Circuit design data
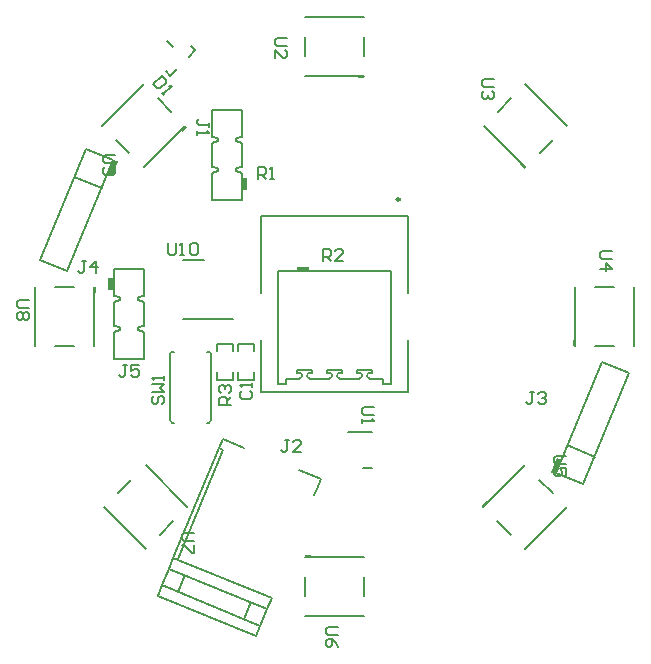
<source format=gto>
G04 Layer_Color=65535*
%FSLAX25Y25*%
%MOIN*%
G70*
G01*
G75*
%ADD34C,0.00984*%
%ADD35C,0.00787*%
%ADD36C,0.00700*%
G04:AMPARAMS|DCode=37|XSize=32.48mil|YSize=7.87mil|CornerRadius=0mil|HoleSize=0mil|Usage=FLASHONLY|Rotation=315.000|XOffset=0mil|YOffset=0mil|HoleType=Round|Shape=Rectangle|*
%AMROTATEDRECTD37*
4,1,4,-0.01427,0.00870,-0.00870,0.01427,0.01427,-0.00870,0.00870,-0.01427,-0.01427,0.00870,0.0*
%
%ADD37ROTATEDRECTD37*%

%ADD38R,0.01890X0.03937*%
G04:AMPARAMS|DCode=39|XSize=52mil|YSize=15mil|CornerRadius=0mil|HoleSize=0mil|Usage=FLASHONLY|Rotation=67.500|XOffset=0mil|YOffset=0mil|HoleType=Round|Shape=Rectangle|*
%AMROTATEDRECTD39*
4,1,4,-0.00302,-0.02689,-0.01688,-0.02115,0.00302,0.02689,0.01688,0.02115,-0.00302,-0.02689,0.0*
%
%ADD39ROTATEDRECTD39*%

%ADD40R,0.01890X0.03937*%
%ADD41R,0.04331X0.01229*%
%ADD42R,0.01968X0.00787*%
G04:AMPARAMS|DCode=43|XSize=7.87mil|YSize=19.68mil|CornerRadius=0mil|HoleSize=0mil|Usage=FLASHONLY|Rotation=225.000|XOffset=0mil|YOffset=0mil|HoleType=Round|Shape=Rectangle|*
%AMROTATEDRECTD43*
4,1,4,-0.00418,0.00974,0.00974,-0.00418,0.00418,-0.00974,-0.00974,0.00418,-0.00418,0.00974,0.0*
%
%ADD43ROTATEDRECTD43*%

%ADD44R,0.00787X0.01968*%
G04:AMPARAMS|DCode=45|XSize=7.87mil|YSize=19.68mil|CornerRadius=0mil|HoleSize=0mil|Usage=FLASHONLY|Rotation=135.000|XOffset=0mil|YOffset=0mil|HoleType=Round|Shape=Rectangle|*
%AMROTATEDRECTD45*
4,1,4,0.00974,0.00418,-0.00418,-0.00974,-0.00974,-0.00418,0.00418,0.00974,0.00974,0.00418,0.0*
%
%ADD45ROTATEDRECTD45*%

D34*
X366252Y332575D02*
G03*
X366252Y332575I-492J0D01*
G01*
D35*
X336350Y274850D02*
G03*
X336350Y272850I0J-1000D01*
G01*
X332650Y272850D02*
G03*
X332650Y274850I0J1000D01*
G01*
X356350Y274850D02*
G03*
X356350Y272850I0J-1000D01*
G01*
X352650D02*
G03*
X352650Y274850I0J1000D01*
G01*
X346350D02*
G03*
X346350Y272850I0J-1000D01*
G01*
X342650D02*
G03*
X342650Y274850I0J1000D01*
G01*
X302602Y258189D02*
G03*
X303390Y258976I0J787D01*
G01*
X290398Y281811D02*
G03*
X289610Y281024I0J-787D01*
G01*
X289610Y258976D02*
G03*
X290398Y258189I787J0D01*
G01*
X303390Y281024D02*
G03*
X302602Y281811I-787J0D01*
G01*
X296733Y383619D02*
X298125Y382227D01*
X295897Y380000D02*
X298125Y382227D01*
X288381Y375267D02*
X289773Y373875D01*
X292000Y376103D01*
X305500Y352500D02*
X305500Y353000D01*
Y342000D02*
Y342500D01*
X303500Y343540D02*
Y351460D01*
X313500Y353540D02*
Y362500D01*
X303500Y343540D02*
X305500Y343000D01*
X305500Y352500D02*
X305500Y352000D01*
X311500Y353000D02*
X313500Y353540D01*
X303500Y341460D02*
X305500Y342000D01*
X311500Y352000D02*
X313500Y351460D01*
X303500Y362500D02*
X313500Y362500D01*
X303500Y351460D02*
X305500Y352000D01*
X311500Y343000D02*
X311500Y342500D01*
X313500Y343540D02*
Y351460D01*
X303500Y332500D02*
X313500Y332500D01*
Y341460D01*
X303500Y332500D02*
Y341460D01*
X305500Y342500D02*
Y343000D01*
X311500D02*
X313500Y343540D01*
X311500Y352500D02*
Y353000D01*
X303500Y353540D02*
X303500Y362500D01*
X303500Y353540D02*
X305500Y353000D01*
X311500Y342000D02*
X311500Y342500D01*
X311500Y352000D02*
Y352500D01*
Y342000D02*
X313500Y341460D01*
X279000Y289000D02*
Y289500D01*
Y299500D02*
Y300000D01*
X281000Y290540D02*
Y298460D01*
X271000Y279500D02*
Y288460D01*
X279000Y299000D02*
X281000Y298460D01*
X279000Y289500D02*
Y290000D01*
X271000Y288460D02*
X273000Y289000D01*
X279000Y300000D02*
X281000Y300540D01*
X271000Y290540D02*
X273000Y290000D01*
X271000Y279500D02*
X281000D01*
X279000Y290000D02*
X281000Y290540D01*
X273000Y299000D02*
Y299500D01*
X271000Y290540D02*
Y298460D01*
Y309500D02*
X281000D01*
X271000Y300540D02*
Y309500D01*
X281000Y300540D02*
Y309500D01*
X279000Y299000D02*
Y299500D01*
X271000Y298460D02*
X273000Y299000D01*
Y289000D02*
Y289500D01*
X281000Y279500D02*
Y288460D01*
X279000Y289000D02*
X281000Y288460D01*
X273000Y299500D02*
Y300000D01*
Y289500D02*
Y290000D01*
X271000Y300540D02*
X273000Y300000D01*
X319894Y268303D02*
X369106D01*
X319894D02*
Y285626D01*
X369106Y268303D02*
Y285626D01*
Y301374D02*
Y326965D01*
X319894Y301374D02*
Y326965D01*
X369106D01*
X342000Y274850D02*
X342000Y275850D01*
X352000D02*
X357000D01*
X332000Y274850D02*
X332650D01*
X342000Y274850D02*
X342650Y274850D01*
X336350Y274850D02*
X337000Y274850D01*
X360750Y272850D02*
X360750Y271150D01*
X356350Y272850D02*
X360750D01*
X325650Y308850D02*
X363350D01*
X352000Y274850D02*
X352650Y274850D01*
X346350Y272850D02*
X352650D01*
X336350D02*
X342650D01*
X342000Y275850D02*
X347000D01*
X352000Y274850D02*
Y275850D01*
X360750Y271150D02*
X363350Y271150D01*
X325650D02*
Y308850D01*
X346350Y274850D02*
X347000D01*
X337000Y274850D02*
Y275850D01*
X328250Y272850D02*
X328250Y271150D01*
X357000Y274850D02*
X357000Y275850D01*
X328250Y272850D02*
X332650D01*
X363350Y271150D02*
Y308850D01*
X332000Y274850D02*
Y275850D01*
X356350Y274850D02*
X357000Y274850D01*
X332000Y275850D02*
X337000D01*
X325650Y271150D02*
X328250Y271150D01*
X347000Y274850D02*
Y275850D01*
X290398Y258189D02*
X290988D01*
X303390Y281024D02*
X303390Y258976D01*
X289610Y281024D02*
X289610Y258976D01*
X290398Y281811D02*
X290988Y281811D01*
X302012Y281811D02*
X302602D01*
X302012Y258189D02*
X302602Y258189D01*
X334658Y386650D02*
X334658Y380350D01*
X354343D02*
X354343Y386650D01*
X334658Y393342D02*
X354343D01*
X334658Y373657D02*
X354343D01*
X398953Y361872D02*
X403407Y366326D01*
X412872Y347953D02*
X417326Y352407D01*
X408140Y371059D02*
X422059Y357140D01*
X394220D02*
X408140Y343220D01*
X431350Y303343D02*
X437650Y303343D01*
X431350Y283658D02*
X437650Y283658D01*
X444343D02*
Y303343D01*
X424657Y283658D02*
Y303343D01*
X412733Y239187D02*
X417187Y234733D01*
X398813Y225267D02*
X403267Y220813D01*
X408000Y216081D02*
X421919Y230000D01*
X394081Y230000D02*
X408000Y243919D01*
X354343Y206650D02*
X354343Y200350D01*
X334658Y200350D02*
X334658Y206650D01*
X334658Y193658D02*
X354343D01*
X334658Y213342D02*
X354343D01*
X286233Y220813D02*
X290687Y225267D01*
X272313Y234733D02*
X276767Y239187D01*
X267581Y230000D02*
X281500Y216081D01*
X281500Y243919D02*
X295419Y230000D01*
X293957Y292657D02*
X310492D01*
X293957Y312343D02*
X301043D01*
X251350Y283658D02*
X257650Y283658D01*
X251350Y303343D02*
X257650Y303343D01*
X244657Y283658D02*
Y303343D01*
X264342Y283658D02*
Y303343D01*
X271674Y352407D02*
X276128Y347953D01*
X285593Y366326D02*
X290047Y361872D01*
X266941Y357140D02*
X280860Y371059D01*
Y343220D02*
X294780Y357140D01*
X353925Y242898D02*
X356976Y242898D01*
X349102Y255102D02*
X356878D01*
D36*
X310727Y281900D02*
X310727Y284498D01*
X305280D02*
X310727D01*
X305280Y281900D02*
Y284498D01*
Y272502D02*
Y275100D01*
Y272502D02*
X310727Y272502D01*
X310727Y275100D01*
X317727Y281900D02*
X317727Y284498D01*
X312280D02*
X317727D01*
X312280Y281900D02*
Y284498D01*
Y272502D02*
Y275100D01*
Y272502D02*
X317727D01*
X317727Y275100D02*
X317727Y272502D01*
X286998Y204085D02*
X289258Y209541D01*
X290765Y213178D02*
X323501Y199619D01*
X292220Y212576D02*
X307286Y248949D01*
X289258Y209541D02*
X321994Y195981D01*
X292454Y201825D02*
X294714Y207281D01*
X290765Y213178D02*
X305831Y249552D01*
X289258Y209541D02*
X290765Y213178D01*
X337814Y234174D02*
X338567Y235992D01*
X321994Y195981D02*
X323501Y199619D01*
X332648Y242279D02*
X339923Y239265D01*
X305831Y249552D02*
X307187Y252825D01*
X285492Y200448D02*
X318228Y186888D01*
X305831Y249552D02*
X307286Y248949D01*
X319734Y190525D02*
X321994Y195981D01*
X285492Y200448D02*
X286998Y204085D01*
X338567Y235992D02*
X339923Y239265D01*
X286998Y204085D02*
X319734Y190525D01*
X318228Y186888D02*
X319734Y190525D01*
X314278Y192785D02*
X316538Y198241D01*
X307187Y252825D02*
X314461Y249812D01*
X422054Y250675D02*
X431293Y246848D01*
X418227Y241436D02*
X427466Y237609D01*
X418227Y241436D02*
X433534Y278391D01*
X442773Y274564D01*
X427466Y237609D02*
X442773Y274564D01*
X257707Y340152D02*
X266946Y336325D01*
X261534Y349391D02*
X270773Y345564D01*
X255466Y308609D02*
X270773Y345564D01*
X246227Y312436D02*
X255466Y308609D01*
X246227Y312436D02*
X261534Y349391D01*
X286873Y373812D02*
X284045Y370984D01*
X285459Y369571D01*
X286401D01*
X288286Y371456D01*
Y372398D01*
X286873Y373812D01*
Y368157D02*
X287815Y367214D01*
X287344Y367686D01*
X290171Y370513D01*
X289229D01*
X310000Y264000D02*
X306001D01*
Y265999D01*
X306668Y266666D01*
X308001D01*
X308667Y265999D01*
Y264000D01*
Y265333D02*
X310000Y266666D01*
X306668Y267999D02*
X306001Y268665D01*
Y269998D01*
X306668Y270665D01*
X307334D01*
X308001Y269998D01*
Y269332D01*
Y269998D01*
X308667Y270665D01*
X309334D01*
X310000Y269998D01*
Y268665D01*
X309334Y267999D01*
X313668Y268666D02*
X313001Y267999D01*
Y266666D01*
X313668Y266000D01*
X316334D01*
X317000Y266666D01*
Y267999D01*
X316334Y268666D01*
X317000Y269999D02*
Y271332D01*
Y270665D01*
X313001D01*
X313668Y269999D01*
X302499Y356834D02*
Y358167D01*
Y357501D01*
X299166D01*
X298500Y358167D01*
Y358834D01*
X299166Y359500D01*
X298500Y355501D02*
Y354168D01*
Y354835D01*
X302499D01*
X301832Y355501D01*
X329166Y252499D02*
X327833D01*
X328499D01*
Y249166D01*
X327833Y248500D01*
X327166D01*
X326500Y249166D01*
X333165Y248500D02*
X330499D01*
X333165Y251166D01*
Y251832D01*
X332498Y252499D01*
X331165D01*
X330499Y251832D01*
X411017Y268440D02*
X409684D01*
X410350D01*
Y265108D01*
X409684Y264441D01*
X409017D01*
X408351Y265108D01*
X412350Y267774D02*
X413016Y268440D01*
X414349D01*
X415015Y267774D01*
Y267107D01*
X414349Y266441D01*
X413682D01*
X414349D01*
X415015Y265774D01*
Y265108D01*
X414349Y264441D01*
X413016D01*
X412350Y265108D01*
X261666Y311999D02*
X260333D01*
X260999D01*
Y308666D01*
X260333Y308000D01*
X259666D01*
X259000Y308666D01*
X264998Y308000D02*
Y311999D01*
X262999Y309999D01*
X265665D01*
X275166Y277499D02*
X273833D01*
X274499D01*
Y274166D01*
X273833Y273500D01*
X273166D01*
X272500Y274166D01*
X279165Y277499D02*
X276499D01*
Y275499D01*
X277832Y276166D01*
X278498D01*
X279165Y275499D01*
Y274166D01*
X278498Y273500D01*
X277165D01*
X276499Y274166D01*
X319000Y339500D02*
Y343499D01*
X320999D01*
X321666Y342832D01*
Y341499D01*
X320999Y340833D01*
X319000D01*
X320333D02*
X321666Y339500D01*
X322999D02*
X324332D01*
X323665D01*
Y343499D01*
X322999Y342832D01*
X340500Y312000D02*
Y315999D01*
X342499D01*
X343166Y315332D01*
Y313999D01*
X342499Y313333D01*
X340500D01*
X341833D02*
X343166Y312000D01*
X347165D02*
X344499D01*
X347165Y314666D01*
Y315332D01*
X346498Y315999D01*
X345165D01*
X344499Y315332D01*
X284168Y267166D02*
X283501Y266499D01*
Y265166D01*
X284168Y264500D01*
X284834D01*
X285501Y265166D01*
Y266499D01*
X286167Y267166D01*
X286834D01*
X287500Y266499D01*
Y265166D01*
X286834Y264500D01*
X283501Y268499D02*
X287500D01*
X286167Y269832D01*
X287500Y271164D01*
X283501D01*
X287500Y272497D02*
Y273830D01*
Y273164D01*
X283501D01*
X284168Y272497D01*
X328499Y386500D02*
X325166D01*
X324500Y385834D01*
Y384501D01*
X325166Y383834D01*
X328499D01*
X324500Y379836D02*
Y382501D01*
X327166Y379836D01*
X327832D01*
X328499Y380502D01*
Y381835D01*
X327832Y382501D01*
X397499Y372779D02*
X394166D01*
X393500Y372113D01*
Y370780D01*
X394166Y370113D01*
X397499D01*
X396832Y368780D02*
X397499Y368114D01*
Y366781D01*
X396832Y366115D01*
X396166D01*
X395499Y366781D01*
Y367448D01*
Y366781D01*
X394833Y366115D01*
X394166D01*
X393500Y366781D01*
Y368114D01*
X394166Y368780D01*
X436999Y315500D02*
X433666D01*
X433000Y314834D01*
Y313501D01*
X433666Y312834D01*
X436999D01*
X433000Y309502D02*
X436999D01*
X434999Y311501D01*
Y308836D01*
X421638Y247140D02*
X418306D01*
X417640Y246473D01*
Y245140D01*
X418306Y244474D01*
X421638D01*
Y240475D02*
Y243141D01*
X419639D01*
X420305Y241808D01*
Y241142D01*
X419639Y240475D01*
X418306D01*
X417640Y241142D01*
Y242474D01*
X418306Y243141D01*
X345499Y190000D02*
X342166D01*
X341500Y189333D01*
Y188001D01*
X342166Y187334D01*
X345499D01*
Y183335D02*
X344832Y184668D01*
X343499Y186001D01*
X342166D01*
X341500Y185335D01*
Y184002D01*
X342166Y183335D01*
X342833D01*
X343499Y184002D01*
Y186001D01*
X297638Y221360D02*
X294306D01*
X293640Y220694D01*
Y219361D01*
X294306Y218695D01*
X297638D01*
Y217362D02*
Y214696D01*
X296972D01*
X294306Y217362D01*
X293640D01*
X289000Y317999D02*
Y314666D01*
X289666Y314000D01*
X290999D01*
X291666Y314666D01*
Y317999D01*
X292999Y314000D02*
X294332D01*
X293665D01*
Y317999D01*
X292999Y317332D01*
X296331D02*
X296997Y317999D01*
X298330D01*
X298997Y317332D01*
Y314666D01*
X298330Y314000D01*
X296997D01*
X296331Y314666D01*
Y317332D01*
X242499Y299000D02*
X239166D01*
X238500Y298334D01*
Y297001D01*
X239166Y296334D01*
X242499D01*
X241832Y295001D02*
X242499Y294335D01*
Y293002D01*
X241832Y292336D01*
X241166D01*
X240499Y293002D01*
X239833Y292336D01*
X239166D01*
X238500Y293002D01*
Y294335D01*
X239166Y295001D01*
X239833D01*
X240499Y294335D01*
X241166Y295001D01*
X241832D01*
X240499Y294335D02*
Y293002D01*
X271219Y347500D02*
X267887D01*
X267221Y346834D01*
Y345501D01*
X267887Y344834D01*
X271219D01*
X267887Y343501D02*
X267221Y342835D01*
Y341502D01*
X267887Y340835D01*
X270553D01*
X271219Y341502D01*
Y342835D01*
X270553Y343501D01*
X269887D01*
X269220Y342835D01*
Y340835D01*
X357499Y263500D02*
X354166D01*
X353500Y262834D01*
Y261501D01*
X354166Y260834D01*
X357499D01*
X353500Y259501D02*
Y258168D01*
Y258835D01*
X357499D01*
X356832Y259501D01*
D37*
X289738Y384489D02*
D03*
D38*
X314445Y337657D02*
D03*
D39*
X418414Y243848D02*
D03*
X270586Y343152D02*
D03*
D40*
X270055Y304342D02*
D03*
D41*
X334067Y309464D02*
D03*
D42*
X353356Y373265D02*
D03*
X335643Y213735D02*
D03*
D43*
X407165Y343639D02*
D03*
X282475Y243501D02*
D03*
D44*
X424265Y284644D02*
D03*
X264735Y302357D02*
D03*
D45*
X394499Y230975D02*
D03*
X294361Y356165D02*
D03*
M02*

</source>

■ WORK TO COMPLETE
Above are the entries. Output exactly the lines beginning with the line that has "X313500Y353540D02*" and ending with the line that has "X342000Y275850D01*".

■ RESPONSE AREA
X313500Y353540D02*
Y362500D01*
X303500Y343540D02*
X305500Y343000D01*
X305500Y352500D02*
X305500Y352000D01*
X311500Y353000D02*
X313500Y353540D01*
X303500Y341460D02*
X305500Y342000D01*
X311500Y352000D02*
X313500Y351460D01*
X303500Y362500D02*
X313500Y362500D01*
X303500Y351460D02*
X305500Y352000D01*
X311500Y343000D02*
X311500Y342500D01*
X313500Y343540D02*
Y351460D01*
X303500Y332500D02*
X313500Y332500D01*
Y341460D01*
X303500Y332500D02*
Y341460D01*
X305500Y342500D02*
Y343000D01*
X311500D02*
X313500Y343540D01*
X311500Y352500D02*
Y353000D01*
X303500Y353540D02*
X303500Y362500D01*
X303500Y353540D02*
X305500Y353000D01*
X311500Y342000D02*
X311500Y342500D01*
X311500Y352000D02*
Y352500D01*
Y342000D02*
X313500Y341460D01*
X279000Y289000D02*
Y289500D01*
Y299500D02*
Y300000D01*
X281000Y290540D02*
Y298460D01*
X271000Y279500D02*
Y288460D01*
X279000Y299000D02*
X281000Y298460D01*
X279000Y289500D02*
Y290000D01*
X271000Y288460D02*
X273000Y289000D01*
X279000Y300000D02*
X281000Y300540D01*
X271000Y290540D02*
X273000Y290000D01*
X271000Y279500D02*
X281000D01*
X279000Y290000D02*
X281000Y290540D01*
X273000Y299000D02*
Y299500D01*
X271000Y290540D02*
Y298460D01*
Y309500D02*
X281000D01*
X271000Y300540D02*
Y309500D01*
X281000Y300540D02*
Y309500D01*
X279000Y299000D02*
Y299500D01*
X271000Y298460D02*
X273000Y299000D01*
Y289000D02*
Y289500D01*
X281000Y279500D02*
Y288460D01*
X279000Y289000D02*
X281000Y288460D01*
X273000Y299500D02*
Y300000D01*
Y289500D02*
Y290000D01*
X271000Y300540D02*
X273000Y300000D01*
X319894Y268303D02*
X369106D01*
X319894D02*
Y285626D01*
X369106Y268303D02*
Y285626D01*
Y301374D02*
Y326965D01*
X319894Y301374D02*
Y326965D01*
X369106D01*
X342000Y274850D02*
X342000Y275850D01*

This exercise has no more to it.